Regarding chapter data repair:
I thought I'd give an example of each for instance. This is with the addition of the rich text editor, and how it showed code (often), screwed up spacing (100% of the time), changed fonts throughout, (often) and other such things.
This particular story that I just fixed is 29 chapters long. BEFORE stripping out all the garbage from the word exported html, The collective size of the thing was 8MB. Once I was done fixing it, it shrank to 1.5MB.
This is before I fixed things
this is after
another example of the rte stuff to fix-
As you can see, there is quite a difference.
These are the steps I have to take to fix these particular stories:
Check the text encoding. If it's not universal, convert it.
REMOVE all the extra html that makes illegal function calls, is just sort of ...there... and what not. (This is done line by line by line by line...)
convert the php line break to a space, as for these records, that's what the line break inserted actually is, not a paragraph end or line break.
Double check each record, make sure I missed nothing
Mind you, it doesn't SOUND like a lot, but consider that a simple paragraph open container, which is NORMALLY 3 characters (<p>), can often be upwards of 50 characters. Not only that, there are EXTRA paragraphs added, that the nonexistent .css file actually references for formatting. I run across this with each html element in the document. This is why this particular story shrunk so drastically. The sheer file size because of the extra, useless html embedded within each record.

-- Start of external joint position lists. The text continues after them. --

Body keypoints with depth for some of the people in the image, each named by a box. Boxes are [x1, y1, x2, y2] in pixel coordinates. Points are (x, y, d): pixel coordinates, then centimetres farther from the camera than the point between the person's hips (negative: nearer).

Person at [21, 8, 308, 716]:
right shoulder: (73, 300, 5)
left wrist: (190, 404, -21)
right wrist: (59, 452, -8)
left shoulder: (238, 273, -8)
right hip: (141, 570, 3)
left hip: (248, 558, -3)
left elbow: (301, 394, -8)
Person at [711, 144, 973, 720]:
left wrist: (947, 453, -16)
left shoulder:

What causes the appearance of normally "invisible" coding elements, or the oddball spacing, and what not; is that the rich text editor attempts to strip all this garbage out. It can only do a partial of this, until a user actually opens the chapter and clicks "edit chapter" to resave it. It then finishes stripping out most of it. The only thing I've seen it have difficulty with removing are the extra paragraphs Word likes to insert in the converted document.

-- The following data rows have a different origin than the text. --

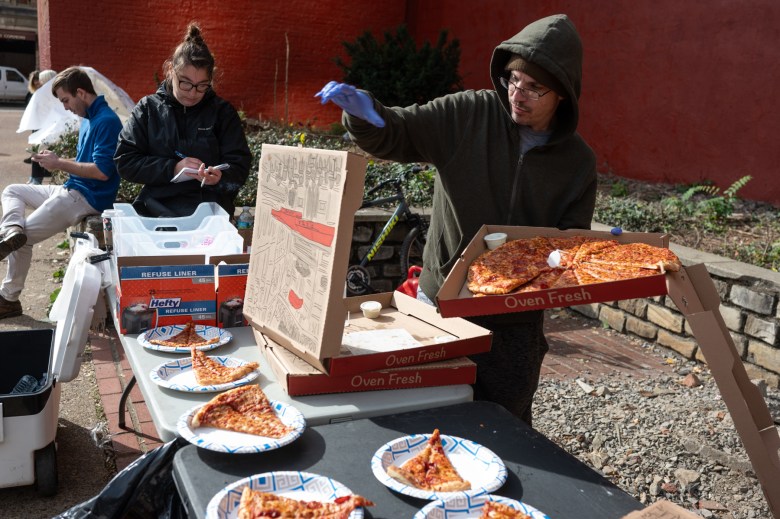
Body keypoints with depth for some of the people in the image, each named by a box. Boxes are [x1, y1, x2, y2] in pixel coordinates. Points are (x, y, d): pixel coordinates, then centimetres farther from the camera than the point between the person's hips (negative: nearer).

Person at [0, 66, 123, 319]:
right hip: (73, 189, 11)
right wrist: (56, 160, 1)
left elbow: (102, 171, -23)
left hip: (89, 198, -11)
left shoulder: (106, 121, -17)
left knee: (24, 238, -7)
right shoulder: (89, 119, 14)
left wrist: (60, 163, -14)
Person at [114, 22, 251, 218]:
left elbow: (240, 167, 4)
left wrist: (219, 178, -20)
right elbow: (124, 161, 5)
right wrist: (172, 168, -9)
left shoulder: (223, 112, 7)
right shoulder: (148, 108, 10)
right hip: (157, 210, 2)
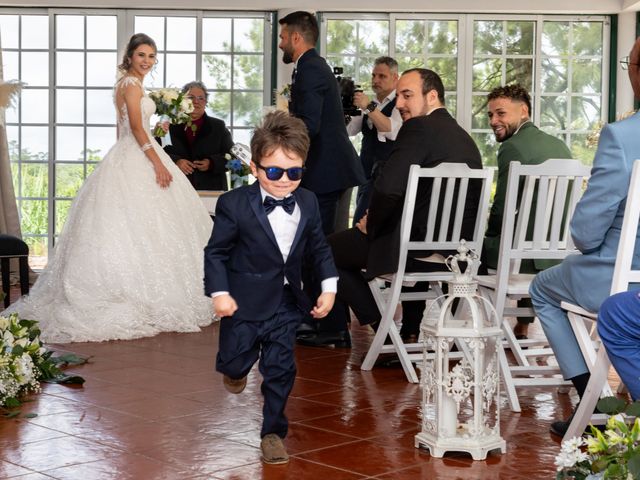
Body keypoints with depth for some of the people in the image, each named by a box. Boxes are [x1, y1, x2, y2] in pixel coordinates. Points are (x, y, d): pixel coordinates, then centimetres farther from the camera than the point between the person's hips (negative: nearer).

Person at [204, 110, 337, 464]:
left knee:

So, what would take a user maybe a minute or two a chapter (unless they want to make additional changes) by simply resaving it, takes ME roughly two to four hours per chapter, depending upon just how much garbage was inserted in to the record. The more crap code, the longer it takes to fix it.
Which is why I am grateful to the users who've taken the time and not waited for me, and gone ahead and FIXED their stories where it was a word file exported to html. Seriously. Those of you who've already done this have saved me untold hours of work.